I didn’t know that “Be Thou My Vision” was an 8th Century Celtic Hymn. As a very young girl, I learned to play it out of my Grandma Idie’s old 1928 Methodist hymnal so I always thought it was a Methodist Hymn. Grandma was nearly blind and loved to sing so I would play her favorite hymns on that old upright piano and we would sing. “Be Thou My Vision” was one of several old hymns that have stuck in my memory down through the years. Often I find myself using my own instrumental version of it as a Mass prelude – especially for funerals. I love the idea of it being a love song to God. Thank you, Sr. Melannie for this new insight into an old familiar prayer.
To fall in love with God is the greatest romance, to seek Him the greatest adventure; to find Him, the greatest human achievement.
+ St. Augustine of Hippo
Thanks for reminding me. Lately things I use to do out of love have become more burden or duty and that leads to resentment, an awful emotion. It is so easy to lose our way when it come to love. I now have been reading for three years and the wisdom you pass on and the songs lift me up each week and the love ones I pass them on to.
Will forward this on to all those whom I love.
Love is my religion. Song by Ziggy Marley
Thank you for this lovely-loving blog on love, most importantly to me is that you wrote it on what would have been my mother’s 110th birthday. She taught me and my siblings the importance of love.
Thank you, Sister.
Thank you, Sister Melannie. As always your words give me much to contemplate. I especially loved the song since I recently visited Ireland, home of my great-grandparents, for the first time. I was overwhelmed with gratitude for the love and faithfulness of those who came before me.
Dear Sister Melannie,
Seeing the picture of the younger person’s hand holding the older person’s hand resonated. My mother died at the end of 2014. As she declined, oftentimes, I did not hold her hand out of love but out of duty. I am so grateful to God for the times I held her hand out of love. It was God’s grace.
I miss her so much.
Thank you for your dedication to your readers with such a beautiful blog and profound wisdom on love.
God Bless and Keep You,
Thank you. It is written in your blog and some of the comments, but love is a choice we continue to make everyday. Feelings can many times lead us astray.

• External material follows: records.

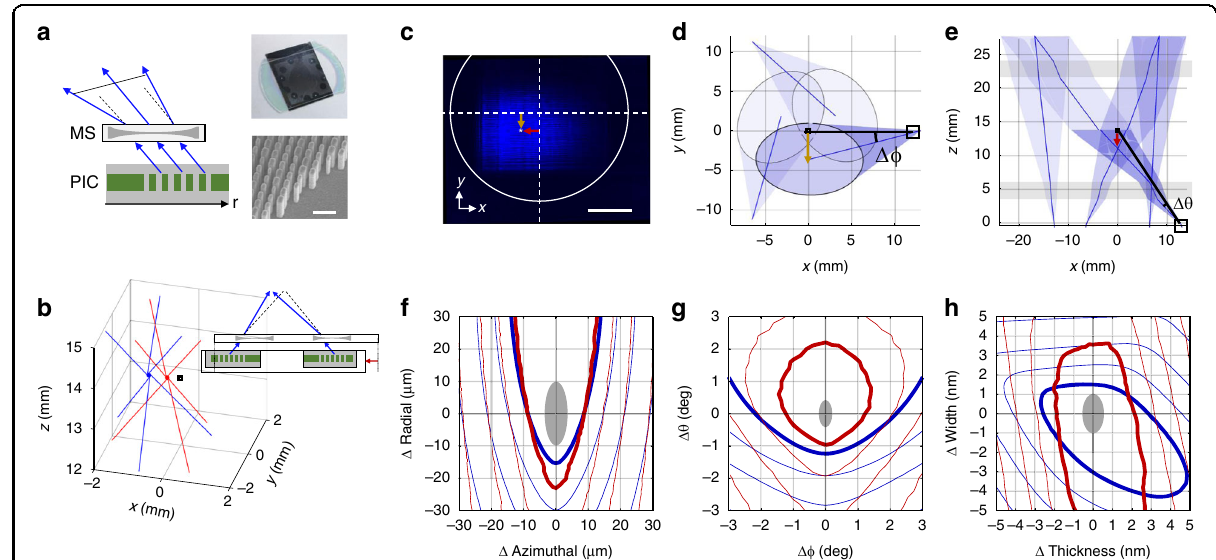
Fig. 5 Misalignment analysis of the MOT beams. a Diagram of PIC and MS alignment. The insets show a picture of the bonded device (top) and an SEM image of MS nanopillars (bottom, scale bar is 500 nm). b Simulation of beam misalignment due to a translational offset of 10 µm. Lines correspond to the axes of the six beams for the 461 nm (blue) and 689 nm (red) MOTs. The black point marks the MOT center for a perfectly aligned system. c Image of a blue beam at the height of the MS with an overlay depicting misalignment to the MS (centered at white crosshairs). The red arrow indicates a -40 µm radial misalignment, while the yellow arrow indicates a clockwise 40 µm azimuthal misalignment. Scale bar is 100 µm. d Simulated top view of the three blue 45° beams with a 40 µm clockwise azimuthal misalignment for illustration. The yellow arrow highlights the beam shift at the MOT center. e Simulated side view of all blue beams with a -40 µm radial misalignment. The red arrow highlights the beam shift at the MOT center. Gray regions depict the glass windows for a simulated vacuum chamber. Black squares highlight the location of the beam whose example offset is shown in ( c ). f Normalized beam overlap volume as a function of radial and azimuthal position misalignment between the PIC and MS emitter elements for the 461 nm (blue) and 689 nm (red) MOTs. g Normalized beam overlap volume as a function of angular misalignment. h Normalized beam overlap volume as a function of device fabrication imprecision. Contour spacings are 20 % with the 80 % contour bolded in ( f – h ). Gray regions in ( f – g ) correspond to typical experimental misalignments and the corresponding estimated fabrication imprecision ( h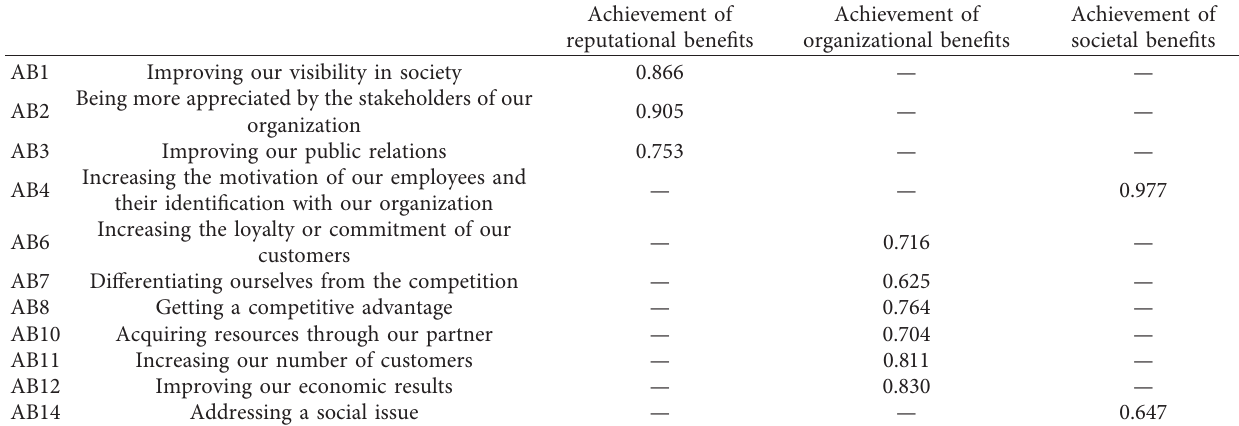
Table 5: Loadings of the indicators on the three factors considered.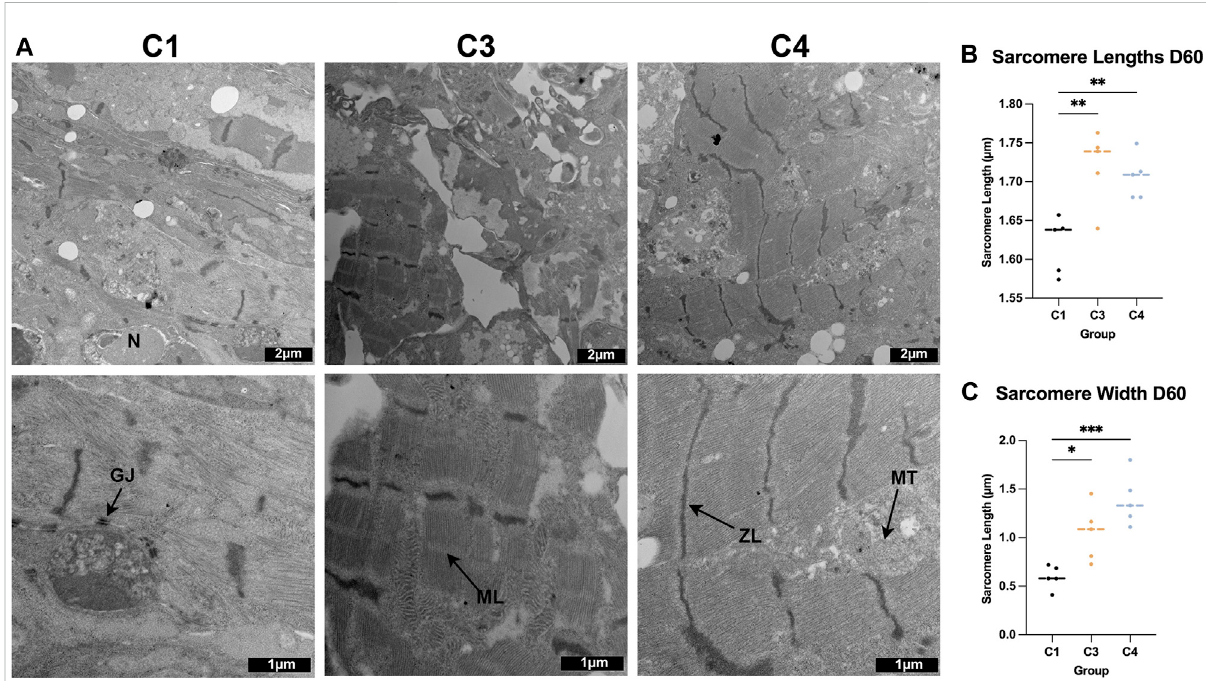
FIGURE 6 TEM assessments of the ultrastructure of C1, C3, and C4 spheroids. (A) Whole C1, C3, and C4 spheroids on day 60 were sectioned and imaged via TEM (bar = 2 μ M for the top row, and bar = 1 μ M for the bottom row); ZL: Z-line, ML: M-line, MT: mitochondria, GJ: gap junction, N: nucleus. (B) SarcomerelengthswerecalculatedbymeasuringthedistancebetweenadjacentZ-lines. (C) Sarcomerewidthsweremeasuredasthelengthofeach uninterrupted Z-line. (* p < 0.05, ** p < 0.01, *** p < 0.001; n > 5 spheroids per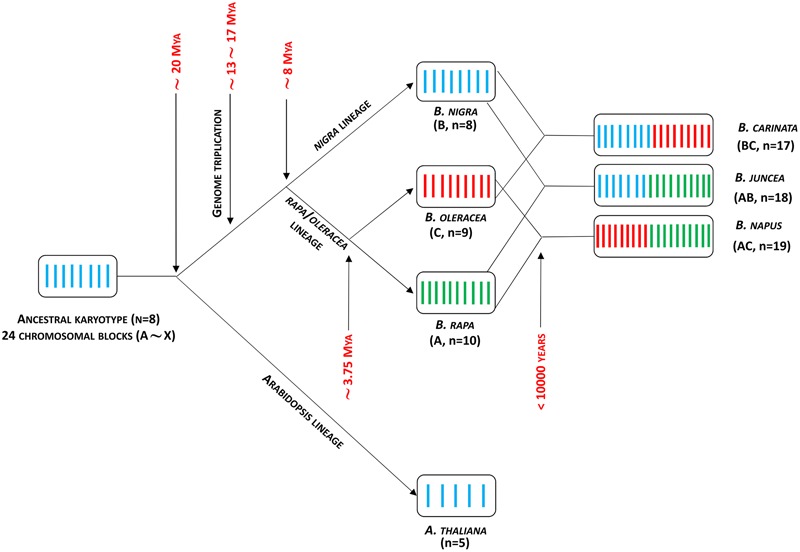
Brassica genome evolution model. Adapted from Liu et al. (2014). Mya, million years ago.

Also, I would like to ask you if you are able to have an option to listen to your blog here at this site? (Much like many pod casts I listen to)
Just think, the Good Lord has blessed you and your ‘flock’ with five years of life experience which have deepened and broadened our shared wisdom and insights. May we trust that he is not finished with us yet.
Hi Sister Melannie,
As usual, your words and thoughts are timely, needed, and full of — especially this week — love! In the Hemingway’s A Farewell to Arms, the priest says to Frederick, “When you love someone you wish to do things for, you wish to sacrifice for, you wish to serve.” I’ve always found those words to be true. Happy blogaversary! And Happy Valentine’s day! Right now I’m exhausted because I’m from New England, and a certain outcome of a certain super bowl brought us a great deal of joy last night!
Thanks Sister Melanie,
For you thoughts and wisdom.
Happy Valentines Day to You!
Because we are human we all need to be loved and need to give love. We have to be grateful when love comes our way. I strive to be kind no matter what. It helps me make my love real.
Thanks, Melannie. Happy Valentines Day to you!
Dear Melannie, Happy Valentines Day to you! Your five truths about love
Are very true. I know them from Love Himself! Your truth about love hurts is especially true and I’ve experienced it, God is love ! All the Time!
Love , PJ ❤️
I always look forward to your blog each week. You lift the hearts of so many people each week so you are a beautiful loving gift to each of us. Thank You.
Congratulations Sr. on 5 years of writing weekly and thank you for sharing your loving wisdom all these years in such poignant, inspiring yet down-to-earth words.